I wrote last week about being hugged by a boy with autism and letting the parents know it was ok. I also included the mom calling me an angel – which resulted in multiple comments by several of you also telling me I am an angel.

But I didn’t write that to elicit agreement. I’m much too…spirited to be confused with a mild-mannered angel.

If I’m kind, it’s because I’ve been broken.

I said: What about my heart?
He said: Tell me what you hold inside it.
I said: Pain and sorrow.
He said: Stay with it. The wound is the place where the Light enters you.

Rumi

Being broken also lets the light out.

I encountered the boy and his family at a Christmas concert last week where we actually sang about angels, the ones who appeared the night of Jesus’ birth.  Do you know this song?

Angels we have heard on high,
sweetly singing o’er the plains,
and the mountains in reply
echoing their joyous strains:

Angels We Have Heard on High

If you know that song, you likely also know it’s based on the Bible verse Luke 2:13: “Suddenly there was a multitude of the heavenly host with the angel…”

What we lose in the English translation, though, is what “host” really meant:

angelic army1

an army of the troops of heaven (a heavenly knighthood)2

a great assembly of the heavenly forces3

a vast army from heaven4

a multitude of heavenly soldiers5

These were bad…um, badbum angels. This was a military presence taking back the dark.

One of my friends commented on last week’s post that, as parents of special needs kids, we are each other’s angels. 

Maybe humans are meant to be “boots on the ground” angels for each other, regardless of our various struggles.  It’s messy and mucky here on Earth though, so we need some heavy-duty boots and more than a little attitude.  Hmmm.

A soldier with boots and attitude? Ok, maybe I am an angel.

1 AMP; 2 AMPC; 3 CEB; 4 CJB; 5 NMB

Behind

“We’re here for a little window. And to use that time to catch and share shards of light and laughter and grace seems to me the great story.”

Brian Doyle

I stood in line waiting for the church sanctuary doors to open to the Christmas concert we were attending. Suddenly, I sensed something behind me then I saw hands moving over my shoulders and closing in around me.

“No, no, no!” someone frantically said behind me as the hands turned into arms…which hugged me.
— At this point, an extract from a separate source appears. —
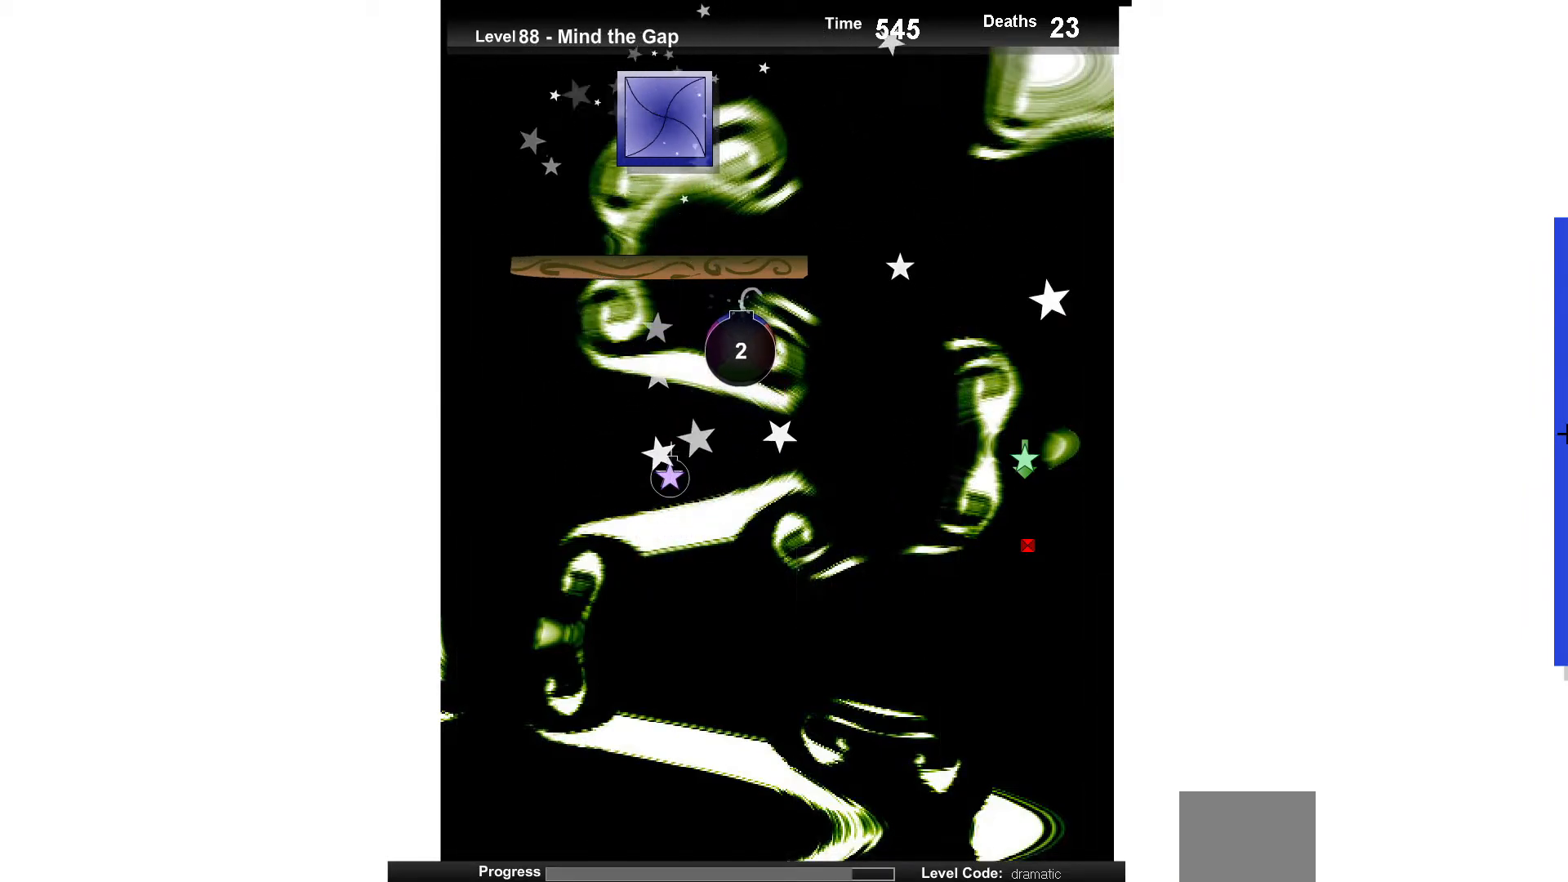
{"keys": [], "events": [[167, "up", "down"], [300, "up", "up"]]}
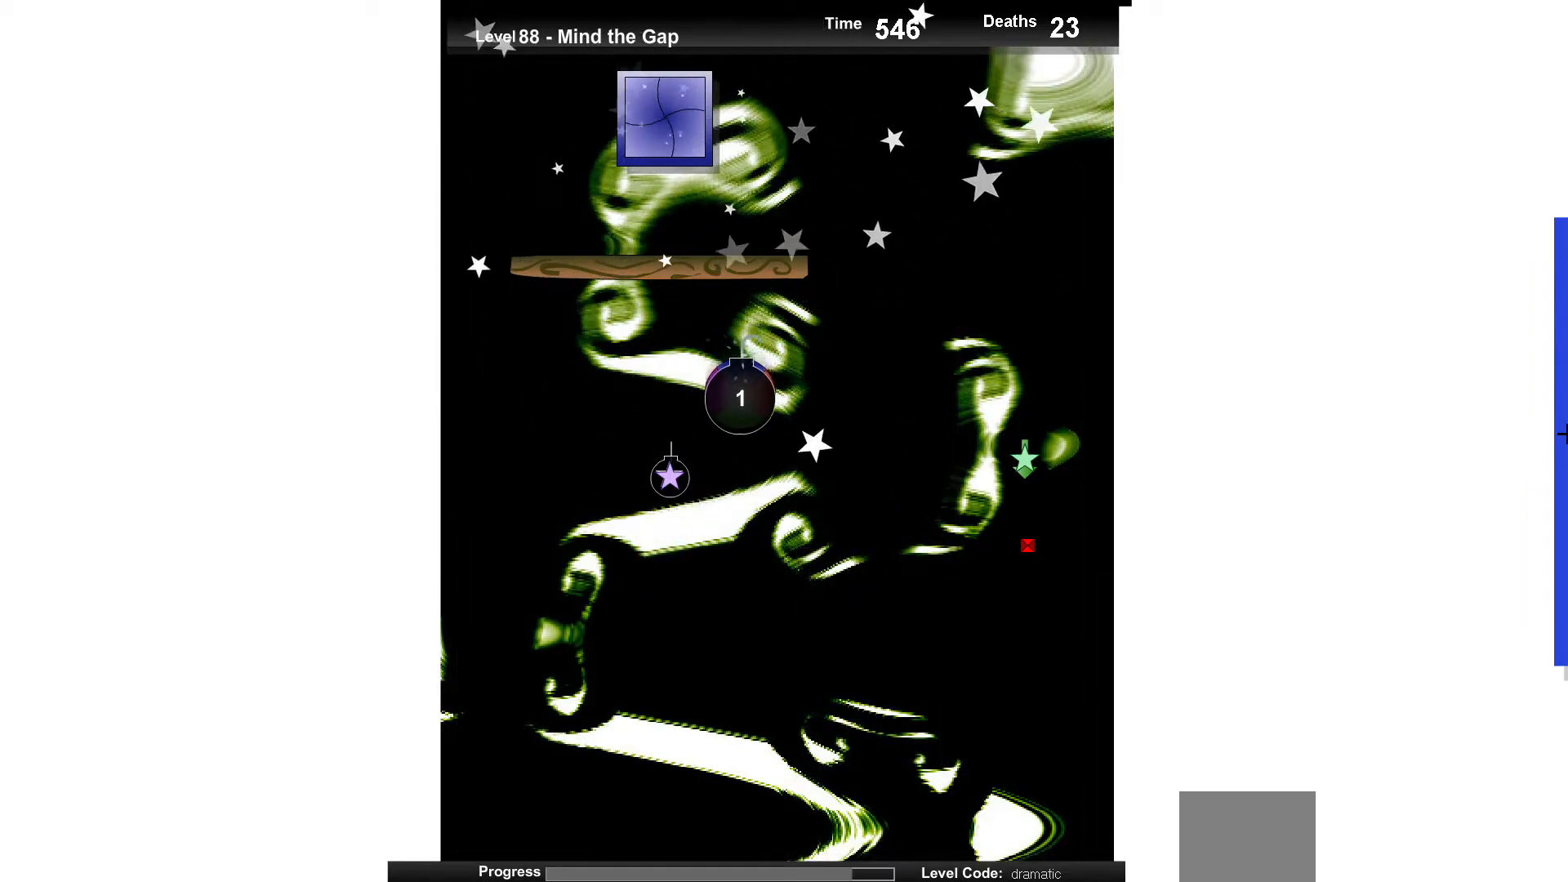
{"keys": [], "events": [[17, "up", "down"], [150, "up", "up"], [317, "up", "down"], [433, "up", "up"]]}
I slowly turned, chuckling, thinking it must be a case of mistaken identity. Instead, I saw two adults grasping for their son who stood right behind me with arms still outstretched, their 11-year-old son who, they apologetically explained, had autism and just randomly hugged people. I saw two people so scared of my response that they huddled together around their child dreading my outburst.

And, in that moment, I had a choice.

“It’s ok,” I said, still more amused than anything…at which point their son quickly hugged me again and even kissed my shoulder. How could I be upset with that?

I started talking to them, just to let them know it really was ok. We talked about how their son loved music and this was his first concert. I shared that my son has epilepsy and ADHD so we could understand the effects of music and the difficulty with outings like concerts.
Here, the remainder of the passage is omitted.